#### AS TAREFAS:
1. No texto sobre o Audi RS6, para qual velocidade foi baixado o limite na rodovia M1?
2. Transcreva, do texto sobre o Audi RS6, o trecho que vai de "Não duvido por" até "a mesma coisa.", renomeando "União Soviética" como "URSS".

#### TEXTO EXTRAÍDO:
Com desempenho entre eletrizante e espetacular, o Audi RS6 não é só força bruta, é a lição de casa de um engenheiro alemão

O tráfego que se arrasta como lesma na volta a Londres nas noites de domingo é suficiente para fazer os seres mais pacientes pensarem se deveriam parar no acostamento e dar um tiro na cabeça. O fim de semana acabou. As crianças estão cansadas e irritadas. E o tráfego está horrível. Sempre foi assim, mas agora, na M1, uma das principais rodovias da Inglaterra, o governo achou um jeito de tornar tudo muito pior, pois o limite de velocidade foi baixado para 80 km/h. Isso significa que todo mundo baixou para o novo limite. E existe uma palavra para isso: comunismo.

Não duvido por um instante que muitas pessoas com especialização em matemática avançada passaram muitas semanas trabalhando com os princípios da mecânica de fluidos para decidirem que limite deve ser adotado para garantir uma viagem segura a todos. Infelizmente, seres humanos não são moléculas. Não gostamos de ser comparados com água passando por um cano, porque cada um de nós é diferente. Algumas pessoas são dinâmicas e enérgicas. Outras são ratinhos de laboratório. É um fato que se você der a todas as pessoas do país 100 libras esterlinas hoje, amanhã algumas terão 1 000 e outras nada. E é isso que os matemáticos do governo não entendem. Quando a extinta União Soviética experimentou o conceito de tornar todas as pessoas iguais, não levou muito tempo até ela precisar de uma polícia secreta para manter essa ideia. Radares de velocidade… KGB… No fundo, no fundo, a mesma coisa.

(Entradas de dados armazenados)
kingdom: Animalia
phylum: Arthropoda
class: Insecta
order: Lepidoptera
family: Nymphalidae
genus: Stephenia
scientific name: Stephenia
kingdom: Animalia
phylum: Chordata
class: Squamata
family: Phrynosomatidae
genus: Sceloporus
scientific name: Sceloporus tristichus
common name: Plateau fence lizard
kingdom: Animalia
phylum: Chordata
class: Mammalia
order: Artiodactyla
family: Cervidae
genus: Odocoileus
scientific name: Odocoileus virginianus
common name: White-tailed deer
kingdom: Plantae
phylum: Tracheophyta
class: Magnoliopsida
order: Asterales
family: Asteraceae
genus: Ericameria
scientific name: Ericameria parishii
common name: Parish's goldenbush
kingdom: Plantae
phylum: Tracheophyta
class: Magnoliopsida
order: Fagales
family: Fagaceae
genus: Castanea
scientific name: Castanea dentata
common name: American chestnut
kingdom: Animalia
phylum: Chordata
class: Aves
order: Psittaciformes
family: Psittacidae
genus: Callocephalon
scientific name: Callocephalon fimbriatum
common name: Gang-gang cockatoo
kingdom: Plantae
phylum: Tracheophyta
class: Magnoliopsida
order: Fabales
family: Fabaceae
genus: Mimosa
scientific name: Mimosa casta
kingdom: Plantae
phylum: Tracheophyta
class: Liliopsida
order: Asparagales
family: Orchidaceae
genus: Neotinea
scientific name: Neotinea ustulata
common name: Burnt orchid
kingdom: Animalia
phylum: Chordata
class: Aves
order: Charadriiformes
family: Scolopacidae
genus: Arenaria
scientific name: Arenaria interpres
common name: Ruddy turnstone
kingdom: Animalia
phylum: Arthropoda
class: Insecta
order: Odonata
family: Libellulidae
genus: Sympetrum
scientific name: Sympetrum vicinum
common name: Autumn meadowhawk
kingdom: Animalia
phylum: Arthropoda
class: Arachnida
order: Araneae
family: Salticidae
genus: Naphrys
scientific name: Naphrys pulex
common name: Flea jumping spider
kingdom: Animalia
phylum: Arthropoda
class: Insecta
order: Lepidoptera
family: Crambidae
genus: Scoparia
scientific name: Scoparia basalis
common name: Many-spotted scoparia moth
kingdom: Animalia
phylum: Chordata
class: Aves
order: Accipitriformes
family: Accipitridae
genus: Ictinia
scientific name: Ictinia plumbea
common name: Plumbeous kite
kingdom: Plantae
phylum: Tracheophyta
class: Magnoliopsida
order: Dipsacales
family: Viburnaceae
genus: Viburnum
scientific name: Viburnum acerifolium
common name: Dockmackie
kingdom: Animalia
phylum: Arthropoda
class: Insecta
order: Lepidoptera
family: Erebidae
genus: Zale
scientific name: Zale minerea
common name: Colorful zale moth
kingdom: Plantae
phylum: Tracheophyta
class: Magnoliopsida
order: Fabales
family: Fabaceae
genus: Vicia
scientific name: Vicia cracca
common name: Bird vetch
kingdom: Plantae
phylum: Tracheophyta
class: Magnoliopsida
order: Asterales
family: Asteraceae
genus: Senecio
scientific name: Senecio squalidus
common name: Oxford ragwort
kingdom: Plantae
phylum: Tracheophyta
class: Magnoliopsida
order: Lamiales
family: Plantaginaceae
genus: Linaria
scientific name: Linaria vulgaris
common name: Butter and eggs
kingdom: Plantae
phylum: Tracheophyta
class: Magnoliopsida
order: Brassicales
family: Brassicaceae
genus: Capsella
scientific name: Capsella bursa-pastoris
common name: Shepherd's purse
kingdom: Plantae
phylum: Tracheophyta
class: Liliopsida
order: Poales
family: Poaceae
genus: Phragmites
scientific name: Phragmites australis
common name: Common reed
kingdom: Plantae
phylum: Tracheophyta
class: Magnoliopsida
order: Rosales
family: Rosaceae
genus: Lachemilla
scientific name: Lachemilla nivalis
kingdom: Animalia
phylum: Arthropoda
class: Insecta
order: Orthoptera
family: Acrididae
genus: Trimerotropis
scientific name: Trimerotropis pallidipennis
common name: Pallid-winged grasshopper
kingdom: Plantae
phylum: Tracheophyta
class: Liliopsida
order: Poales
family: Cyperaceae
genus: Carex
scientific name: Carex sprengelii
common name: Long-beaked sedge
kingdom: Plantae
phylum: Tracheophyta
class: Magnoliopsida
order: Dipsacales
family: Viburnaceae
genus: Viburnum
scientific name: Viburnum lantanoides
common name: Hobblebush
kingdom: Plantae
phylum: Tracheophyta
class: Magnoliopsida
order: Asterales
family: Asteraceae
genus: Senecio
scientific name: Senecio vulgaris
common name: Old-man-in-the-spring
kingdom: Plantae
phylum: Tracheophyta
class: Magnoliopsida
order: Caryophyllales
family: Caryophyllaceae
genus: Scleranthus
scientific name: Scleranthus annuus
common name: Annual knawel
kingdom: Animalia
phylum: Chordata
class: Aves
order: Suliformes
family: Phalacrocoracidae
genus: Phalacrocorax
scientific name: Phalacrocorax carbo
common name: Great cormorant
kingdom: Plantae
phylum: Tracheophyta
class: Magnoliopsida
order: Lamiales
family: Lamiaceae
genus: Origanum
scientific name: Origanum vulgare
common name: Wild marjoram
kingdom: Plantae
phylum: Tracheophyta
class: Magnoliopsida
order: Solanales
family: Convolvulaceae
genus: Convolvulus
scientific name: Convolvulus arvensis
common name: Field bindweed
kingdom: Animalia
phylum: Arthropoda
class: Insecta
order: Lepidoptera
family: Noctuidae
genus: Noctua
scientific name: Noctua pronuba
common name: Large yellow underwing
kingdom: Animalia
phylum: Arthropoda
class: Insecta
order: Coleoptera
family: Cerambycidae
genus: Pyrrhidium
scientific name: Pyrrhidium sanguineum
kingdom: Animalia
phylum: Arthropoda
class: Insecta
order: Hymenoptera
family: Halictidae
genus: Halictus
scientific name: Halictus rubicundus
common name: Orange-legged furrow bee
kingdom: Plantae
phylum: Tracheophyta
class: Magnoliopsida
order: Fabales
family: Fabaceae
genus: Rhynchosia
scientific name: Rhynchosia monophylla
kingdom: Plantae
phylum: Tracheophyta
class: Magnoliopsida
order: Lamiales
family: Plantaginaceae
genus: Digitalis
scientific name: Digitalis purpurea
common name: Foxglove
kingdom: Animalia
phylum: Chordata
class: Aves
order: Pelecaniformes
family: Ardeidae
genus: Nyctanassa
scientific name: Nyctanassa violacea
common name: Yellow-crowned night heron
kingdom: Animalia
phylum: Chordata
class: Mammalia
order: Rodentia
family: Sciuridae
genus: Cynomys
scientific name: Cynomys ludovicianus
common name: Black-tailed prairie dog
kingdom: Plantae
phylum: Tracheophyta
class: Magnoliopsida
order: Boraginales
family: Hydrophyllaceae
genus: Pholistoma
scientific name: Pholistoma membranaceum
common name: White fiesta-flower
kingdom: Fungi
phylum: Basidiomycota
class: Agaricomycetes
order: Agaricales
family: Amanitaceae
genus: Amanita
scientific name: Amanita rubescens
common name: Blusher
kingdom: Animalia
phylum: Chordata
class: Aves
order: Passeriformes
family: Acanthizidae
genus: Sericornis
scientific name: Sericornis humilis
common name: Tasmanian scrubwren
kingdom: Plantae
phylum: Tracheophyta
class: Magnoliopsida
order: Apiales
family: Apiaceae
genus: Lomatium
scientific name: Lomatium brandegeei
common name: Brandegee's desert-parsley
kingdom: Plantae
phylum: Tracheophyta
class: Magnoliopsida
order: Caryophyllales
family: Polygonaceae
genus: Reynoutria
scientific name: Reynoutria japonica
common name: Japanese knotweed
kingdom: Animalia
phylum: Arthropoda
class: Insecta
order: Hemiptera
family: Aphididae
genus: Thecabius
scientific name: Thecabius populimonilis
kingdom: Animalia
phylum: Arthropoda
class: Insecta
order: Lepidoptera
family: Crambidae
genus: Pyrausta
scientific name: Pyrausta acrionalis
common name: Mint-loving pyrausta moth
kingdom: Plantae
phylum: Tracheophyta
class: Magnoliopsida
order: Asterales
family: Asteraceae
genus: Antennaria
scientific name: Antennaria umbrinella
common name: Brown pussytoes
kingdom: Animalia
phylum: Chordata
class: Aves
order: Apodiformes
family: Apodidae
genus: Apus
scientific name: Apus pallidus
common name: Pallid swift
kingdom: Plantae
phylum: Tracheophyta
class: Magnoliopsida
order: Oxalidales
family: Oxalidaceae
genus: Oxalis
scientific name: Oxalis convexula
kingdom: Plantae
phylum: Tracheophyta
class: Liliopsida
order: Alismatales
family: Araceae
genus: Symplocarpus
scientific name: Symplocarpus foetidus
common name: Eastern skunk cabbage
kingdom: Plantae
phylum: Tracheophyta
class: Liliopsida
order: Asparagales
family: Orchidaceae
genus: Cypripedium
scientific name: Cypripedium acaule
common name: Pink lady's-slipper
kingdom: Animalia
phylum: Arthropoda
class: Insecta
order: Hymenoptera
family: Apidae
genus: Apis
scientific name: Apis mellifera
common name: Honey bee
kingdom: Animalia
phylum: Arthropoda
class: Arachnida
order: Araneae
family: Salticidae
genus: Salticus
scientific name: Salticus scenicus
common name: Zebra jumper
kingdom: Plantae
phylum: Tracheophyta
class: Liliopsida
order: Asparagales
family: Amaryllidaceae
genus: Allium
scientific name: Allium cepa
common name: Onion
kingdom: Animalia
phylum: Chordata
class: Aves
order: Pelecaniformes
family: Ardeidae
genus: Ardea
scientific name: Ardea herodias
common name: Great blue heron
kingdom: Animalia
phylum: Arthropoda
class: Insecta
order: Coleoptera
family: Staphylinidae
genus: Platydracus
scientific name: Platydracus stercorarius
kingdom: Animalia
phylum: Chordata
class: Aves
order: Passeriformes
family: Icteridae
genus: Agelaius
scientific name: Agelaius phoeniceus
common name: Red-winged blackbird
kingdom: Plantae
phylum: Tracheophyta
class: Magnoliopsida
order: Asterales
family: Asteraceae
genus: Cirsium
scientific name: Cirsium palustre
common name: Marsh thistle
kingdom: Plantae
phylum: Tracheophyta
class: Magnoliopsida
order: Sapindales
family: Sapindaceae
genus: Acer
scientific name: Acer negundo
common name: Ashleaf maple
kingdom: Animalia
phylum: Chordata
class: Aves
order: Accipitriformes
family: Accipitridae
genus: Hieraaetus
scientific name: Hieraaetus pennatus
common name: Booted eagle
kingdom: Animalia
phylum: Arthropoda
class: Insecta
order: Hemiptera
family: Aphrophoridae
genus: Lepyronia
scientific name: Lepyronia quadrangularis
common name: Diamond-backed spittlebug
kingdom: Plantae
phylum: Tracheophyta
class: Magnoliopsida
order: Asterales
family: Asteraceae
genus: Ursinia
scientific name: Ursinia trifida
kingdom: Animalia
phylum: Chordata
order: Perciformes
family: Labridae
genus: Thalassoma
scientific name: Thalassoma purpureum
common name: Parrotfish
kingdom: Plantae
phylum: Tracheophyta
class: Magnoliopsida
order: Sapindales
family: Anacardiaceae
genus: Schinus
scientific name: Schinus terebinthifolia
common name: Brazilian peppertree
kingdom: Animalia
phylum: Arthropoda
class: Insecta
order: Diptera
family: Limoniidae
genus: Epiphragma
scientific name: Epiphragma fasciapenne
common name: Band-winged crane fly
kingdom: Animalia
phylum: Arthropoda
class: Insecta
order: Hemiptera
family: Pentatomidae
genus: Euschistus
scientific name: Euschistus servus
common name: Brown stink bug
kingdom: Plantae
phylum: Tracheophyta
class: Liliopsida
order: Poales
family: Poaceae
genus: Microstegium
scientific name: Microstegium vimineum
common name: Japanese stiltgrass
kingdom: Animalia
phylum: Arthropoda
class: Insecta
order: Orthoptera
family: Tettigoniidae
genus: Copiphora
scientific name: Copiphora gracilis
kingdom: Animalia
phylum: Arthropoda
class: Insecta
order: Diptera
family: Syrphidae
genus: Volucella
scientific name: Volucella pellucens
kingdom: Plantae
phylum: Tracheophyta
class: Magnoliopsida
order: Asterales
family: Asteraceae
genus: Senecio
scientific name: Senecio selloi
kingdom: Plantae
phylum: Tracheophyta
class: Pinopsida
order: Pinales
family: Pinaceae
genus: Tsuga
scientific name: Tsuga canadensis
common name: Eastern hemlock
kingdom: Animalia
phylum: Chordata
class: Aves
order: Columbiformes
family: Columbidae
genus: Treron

#### EXERCÍCIO RESOLVIDO:
1. O limite foi baixado para 80 km/h.

2.
Não duvido por um instante que muitas pessoas com especialização em matemática avançada passaram muitas semanas trabalhando com os princípios da mecânica de fluidos para decidirem que limite deve ser adotado para garantir uma viagem segura a todos. Infelizmente, seres humanos não são moléculas. Não gostamos de ser comparados com água passando por um cano, porque cada um de nós é diferente. Algumas pessoas são dinâmicas e enérgicas. Outras são ratinhos de laboratório. É um fato que se você der a todas as pessoas do país 100 libras esterlinas hoje, amanhã algumas terão 1 000 e outras nada. E é isso que os matemáticos do governo não entendem. Quando a extinta URSS experimentou o conceito de tornar todas as pessoas iguais, não levou muito tempo até ela precisar de uma polícia secreta para manter essa ideia. Radares de velocidade… KGB… No fundo, no fundo, a mesma coisa.